Мы же, чёрствые души, воспринимали это как неприятную и досадную помеху, в передвижениях по городу в поисках традиционных подарков родным и близким.
А вернувшись в отель, мёрзли от холода, который сковал нас, едва мы мокрые вошли в номер, в котором весь день работал кондиционер.
Первым желанием было залезть в горячую ванную, но таковой не было, а был обычный душ, в который невозможно попасть гостю весом более 80 кг, ибо дверь в ванную упиралась в унитаз, а напротив него, к стене был прикреплён умывальник, явно предназначенный для младшей группы детского сада, просвет между раковиной и дверью был всего 30 см. Протискиваться нужно только боком, или, пролазить под умывальником.
Нашли разумный выход, переодевшись в сухое. Мумбай, видя, что мы не признали его за живой организм, расстроился, слёзы полили сильнее. А нам было и невдомёк, завалив кровать вещами, занялись прозаическим делом, распихивать их по сумкам, периодически приподнимая последние безменом.
Слёзы стучали по стеклянной крыше отельного светового колодца. Этот звук проникал в номер, заглушая уличный шум вечернего города. Но мы только сокрушались, запихивая в сумки мокрую и грязную одежду.

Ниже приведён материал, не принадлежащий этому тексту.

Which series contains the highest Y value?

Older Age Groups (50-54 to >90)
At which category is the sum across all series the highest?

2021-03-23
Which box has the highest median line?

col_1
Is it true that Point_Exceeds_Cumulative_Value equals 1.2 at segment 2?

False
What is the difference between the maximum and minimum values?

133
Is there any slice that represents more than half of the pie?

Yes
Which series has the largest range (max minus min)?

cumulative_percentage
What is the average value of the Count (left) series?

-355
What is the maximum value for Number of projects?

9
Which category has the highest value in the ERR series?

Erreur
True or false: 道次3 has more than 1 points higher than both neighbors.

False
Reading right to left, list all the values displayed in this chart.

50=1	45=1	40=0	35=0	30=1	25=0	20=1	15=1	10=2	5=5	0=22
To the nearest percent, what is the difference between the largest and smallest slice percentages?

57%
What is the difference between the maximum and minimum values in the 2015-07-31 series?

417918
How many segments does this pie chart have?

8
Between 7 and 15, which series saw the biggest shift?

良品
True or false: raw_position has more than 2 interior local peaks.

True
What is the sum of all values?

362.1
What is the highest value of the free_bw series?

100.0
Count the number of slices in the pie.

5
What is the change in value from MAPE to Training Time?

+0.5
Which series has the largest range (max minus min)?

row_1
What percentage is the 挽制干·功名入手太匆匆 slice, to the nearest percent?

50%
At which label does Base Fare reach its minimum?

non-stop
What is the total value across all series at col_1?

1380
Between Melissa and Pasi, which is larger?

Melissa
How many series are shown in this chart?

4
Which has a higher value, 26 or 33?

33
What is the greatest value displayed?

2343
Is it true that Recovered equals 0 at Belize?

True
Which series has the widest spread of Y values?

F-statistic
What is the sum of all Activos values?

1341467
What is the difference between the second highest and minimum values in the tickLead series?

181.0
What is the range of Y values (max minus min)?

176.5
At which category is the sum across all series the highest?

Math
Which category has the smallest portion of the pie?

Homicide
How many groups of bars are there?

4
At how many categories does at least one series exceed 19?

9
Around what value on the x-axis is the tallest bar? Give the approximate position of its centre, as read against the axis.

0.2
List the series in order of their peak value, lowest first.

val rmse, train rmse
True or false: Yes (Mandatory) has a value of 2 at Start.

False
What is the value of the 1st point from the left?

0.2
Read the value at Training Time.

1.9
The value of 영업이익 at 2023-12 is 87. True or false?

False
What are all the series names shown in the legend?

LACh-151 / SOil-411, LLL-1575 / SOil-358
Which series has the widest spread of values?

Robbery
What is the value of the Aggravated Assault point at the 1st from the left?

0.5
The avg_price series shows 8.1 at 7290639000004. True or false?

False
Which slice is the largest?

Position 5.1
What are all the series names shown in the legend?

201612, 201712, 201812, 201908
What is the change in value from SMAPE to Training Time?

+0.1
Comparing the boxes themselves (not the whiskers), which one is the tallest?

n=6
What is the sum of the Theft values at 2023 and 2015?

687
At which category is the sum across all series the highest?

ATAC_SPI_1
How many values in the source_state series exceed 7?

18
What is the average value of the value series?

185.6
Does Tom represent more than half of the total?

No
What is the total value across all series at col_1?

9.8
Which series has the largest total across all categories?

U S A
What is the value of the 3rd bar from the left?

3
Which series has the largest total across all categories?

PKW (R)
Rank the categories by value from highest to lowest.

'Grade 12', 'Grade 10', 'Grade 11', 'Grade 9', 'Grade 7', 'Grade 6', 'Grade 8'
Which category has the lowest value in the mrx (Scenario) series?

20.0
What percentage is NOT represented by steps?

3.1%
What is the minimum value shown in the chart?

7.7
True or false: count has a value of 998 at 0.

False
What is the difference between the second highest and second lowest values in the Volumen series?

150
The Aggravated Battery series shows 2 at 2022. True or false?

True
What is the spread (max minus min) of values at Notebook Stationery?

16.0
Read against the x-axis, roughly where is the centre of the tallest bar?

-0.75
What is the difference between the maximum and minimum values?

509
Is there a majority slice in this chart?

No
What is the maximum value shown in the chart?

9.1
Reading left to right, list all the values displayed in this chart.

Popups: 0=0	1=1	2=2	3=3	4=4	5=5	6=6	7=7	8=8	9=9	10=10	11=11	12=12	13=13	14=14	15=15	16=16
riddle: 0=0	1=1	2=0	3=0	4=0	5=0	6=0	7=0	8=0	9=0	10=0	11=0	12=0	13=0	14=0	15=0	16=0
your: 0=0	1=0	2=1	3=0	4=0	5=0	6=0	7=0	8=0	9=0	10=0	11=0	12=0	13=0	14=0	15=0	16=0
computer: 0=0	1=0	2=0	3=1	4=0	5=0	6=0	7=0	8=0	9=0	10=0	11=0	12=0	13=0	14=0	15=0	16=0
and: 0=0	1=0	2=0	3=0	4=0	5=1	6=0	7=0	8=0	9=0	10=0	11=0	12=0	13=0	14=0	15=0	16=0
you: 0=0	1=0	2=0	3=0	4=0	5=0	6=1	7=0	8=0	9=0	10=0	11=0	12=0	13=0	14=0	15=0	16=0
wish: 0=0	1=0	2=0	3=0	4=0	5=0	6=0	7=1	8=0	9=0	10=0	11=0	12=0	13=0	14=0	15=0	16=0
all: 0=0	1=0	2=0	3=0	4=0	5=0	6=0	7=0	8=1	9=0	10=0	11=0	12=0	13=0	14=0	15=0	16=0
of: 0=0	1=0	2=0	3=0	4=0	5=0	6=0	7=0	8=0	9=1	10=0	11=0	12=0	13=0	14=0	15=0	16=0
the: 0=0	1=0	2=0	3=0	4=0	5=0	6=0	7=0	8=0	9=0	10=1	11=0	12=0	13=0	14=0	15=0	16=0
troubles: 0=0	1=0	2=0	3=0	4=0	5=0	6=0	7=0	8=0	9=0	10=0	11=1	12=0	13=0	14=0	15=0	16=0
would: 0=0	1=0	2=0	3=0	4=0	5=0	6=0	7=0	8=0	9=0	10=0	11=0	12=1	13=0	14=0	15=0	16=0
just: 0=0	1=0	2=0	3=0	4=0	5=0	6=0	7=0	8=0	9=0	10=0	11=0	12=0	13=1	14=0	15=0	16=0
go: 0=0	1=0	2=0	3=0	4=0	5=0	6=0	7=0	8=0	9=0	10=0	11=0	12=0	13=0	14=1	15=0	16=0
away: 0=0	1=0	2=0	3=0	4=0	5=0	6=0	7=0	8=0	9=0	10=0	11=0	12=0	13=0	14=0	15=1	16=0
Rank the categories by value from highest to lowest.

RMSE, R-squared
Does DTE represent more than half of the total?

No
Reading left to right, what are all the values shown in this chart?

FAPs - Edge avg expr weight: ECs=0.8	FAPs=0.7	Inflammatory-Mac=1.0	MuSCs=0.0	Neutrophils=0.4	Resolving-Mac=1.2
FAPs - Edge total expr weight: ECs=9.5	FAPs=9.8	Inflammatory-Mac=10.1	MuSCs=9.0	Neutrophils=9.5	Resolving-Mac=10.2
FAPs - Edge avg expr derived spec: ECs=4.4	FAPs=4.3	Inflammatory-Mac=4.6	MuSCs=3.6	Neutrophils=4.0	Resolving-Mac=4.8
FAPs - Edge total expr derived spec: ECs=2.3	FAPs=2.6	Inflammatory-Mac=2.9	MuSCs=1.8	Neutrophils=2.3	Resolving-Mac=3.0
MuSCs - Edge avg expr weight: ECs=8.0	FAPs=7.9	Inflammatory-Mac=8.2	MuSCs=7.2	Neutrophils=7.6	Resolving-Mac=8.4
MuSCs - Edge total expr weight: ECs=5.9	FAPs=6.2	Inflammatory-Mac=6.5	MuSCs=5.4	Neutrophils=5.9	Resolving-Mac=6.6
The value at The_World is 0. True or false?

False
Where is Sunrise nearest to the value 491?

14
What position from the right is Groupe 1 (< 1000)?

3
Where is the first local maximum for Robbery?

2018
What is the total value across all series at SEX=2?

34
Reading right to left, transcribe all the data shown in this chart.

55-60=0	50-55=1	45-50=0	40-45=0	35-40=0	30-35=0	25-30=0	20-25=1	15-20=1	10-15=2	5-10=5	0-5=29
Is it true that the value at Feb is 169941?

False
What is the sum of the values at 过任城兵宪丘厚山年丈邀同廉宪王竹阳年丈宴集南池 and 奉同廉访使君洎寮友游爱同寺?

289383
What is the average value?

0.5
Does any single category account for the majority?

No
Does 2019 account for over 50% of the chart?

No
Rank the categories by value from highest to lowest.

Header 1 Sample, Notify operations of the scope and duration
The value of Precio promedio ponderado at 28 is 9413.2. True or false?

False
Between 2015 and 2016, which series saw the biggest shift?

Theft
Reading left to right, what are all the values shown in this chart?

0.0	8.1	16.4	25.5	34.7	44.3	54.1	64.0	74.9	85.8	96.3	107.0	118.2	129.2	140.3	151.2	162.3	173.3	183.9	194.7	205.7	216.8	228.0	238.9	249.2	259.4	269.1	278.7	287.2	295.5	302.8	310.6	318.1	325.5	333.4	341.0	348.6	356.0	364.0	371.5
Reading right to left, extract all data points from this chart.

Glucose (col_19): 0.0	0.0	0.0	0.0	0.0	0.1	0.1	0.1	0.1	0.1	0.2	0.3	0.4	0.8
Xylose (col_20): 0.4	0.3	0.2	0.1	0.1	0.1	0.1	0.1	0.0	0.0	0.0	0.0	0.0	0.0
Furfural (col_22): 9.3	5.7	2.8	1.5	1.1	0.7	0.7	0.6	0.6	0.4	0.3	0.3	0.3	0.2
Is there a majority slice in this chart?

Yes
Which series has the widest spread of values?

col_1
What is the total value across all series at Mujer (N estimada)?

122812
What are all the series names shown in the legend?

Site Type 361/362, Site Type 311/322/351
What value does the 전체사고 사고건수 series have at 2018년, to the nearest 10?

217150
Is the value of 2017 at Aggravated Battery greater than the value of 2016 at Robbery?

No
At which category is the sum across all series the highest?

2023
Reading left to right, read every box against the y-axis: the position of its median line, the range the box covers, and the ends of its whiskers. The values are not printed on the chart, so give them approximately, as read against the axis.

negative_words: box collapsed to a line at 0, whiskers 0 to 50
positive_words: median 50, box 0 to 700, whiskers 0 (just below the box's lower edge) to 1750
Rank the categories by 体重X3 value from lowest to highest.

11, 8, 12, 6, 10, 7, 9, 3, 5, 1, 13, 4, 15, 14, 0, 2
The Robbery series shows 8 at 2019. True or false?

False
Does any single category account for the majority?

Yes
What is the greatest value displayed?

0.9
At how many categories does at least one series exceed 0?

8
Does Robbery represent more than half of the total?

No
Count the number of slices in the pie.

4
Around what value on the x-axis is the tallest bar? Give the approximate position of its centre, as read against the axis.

Когда защёлкнули последний замочек, Мумбай смирился с нашим отъездом, и обречённого затих. Ровно в полночь, выйдя из отеля, мы только обрадовались, что не промокнем, усаживаясь в машину, а в ней уже нечего бояться, даже если разверзнутся хляби небесные.
Но Мумбай больше не проронил ни слезинки, видимо выплакав их до последней, только хмурил тёмные индийские брови, глядя, как мы, недосягаемые нависшим козырьком терминала, выбрались из машины и нагрузив тележку, скрылись внутри. А потом, не выйдя даже на сантиметр наружу, по прозрачному рукаву, вошли в прохладное нутро Боинга.
Потом его милость сменилась на гнев, дотянулась до Эмиратов и заставила час кружить над этой страной, потом посадила самолёт на аэродром, с другой стороны Дубая, прижав к земле ещё на час. Затем, вместо пятиминутного перелёта, продержала в воздухе больше получаса, чтобы едва войдя в транзитную зону, в предвкушении трёхнедельного ожидания обменять осязаемое содержимое Дьюти Фри, на неосязаемое пластиковых карт, на самом деле увидеть пассажиров своего рейса, проходящих на посадку.
Заметавшись от отчаяния, рискнул добежать до сувенирного бутика и, схватив первый попавшийся магнит, подбежать к лавочнику, который, улыбаясь, проделал привычную процедуру с пластиковым прямоугольником, вложил покупку в пакет, поблагодарил даже такого экономного покупателя. Нам же, только и осталось, что бросить обречённый взгляд на витрины, плотно заставленные сверкающими изделиями.
Только на третий день, глядя на хмурое московское небо, поняли, что же на самом деле было там в последний день. Только и остаётся гадать, как к этому относиться. То, что больше в него не вернусь? Не верю. Десять лет назад, также покидал его под мелкие слёзы последних дней мокрого сезона, но спустя столько лет, вернулся, да и не один.
Только осталась загадка, сколько времени будет длиться следующий интервал.